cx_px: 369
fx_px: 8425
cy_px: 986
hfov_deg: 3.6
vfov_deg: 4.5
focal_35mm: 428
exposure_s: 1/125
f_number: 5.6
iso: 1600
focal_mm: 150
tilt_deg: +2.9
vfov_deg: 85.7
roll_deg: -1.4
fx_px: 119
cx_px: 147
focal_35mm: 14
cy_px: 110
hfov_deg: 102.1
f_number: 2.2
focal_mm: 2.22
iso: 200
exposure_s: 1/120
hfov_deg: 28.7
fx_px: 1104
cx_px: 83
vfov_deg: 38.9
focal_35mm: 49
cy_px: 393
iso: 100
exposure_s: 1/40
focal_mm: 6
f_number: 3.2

* * *

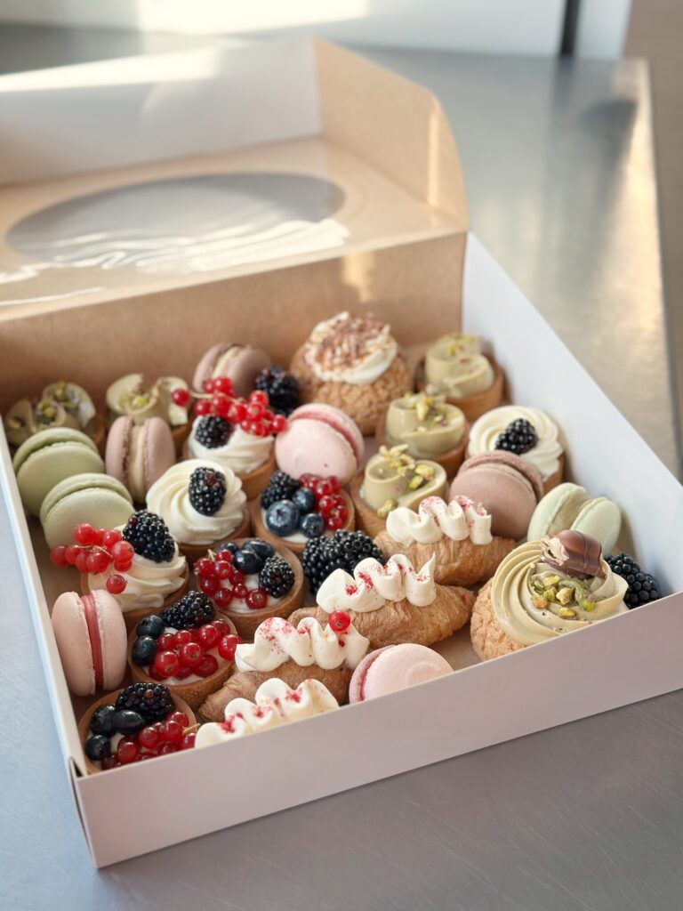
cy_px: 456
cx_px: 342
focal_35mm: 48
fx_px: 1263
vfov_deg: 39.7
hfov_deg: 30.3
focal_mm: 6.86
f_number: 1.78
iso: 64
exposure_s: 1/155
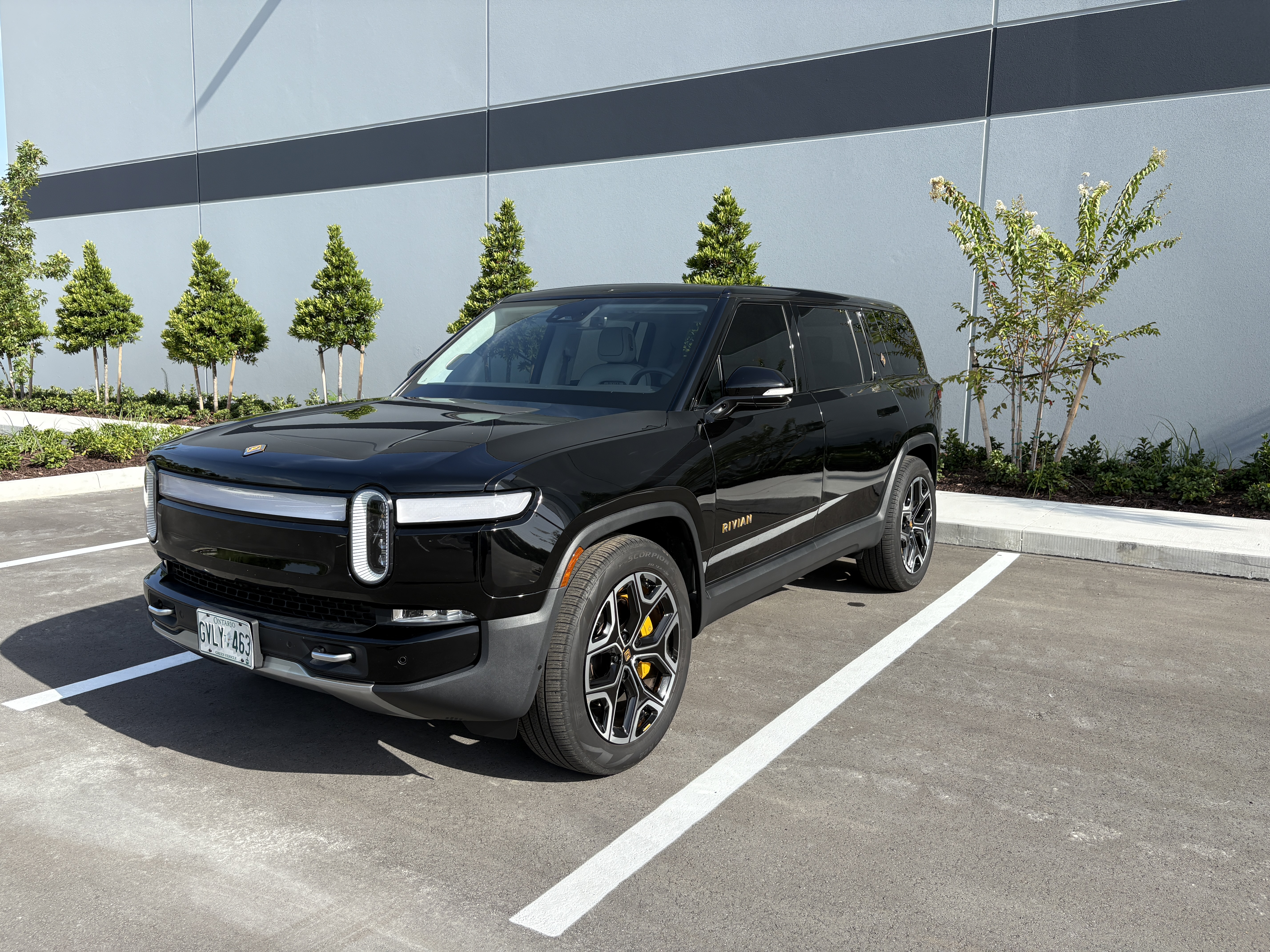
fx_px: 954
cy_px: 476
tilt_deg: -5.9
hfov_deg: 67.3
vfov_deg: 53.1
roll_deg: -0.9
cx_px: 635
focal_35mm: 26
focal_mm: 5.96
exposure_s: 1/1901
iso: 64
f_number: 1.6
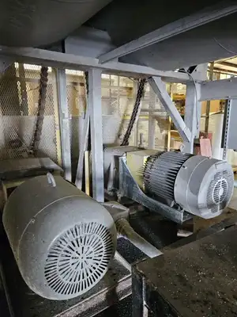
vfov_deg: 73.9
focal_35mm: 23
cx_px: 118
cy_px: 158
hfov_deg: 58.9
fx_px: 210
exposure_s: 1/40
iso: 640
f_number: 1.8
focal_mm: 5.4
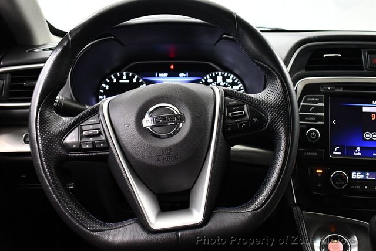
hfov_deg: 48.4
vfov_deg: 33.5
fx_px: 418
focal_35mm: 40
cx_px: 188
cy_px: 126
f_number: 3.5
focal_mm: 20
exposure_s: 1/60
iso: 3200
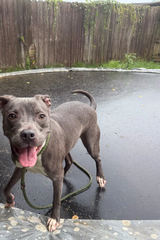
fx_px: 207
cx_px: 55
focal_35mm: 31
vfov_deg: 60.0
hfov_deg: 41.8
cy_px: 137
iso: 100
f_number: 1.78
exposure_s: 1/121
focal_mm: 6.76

*What you need to do*
Print an exact copy of the lines above, from the one containing "exposure_s: 1/60" through the one containing "focal_mm: 6.76", and leave out the pictures.

*Task output*
exposure_s: 1/60
iso: 3200
fx_px: 207
cx_px: 55
focal_35mm: 31
vfov_deg: 60.0
hfov_deg: 41.8
cy_px: 137
iso: 100
f_number: 1.78
exposure_s: 1/121
focal_mm: 6.76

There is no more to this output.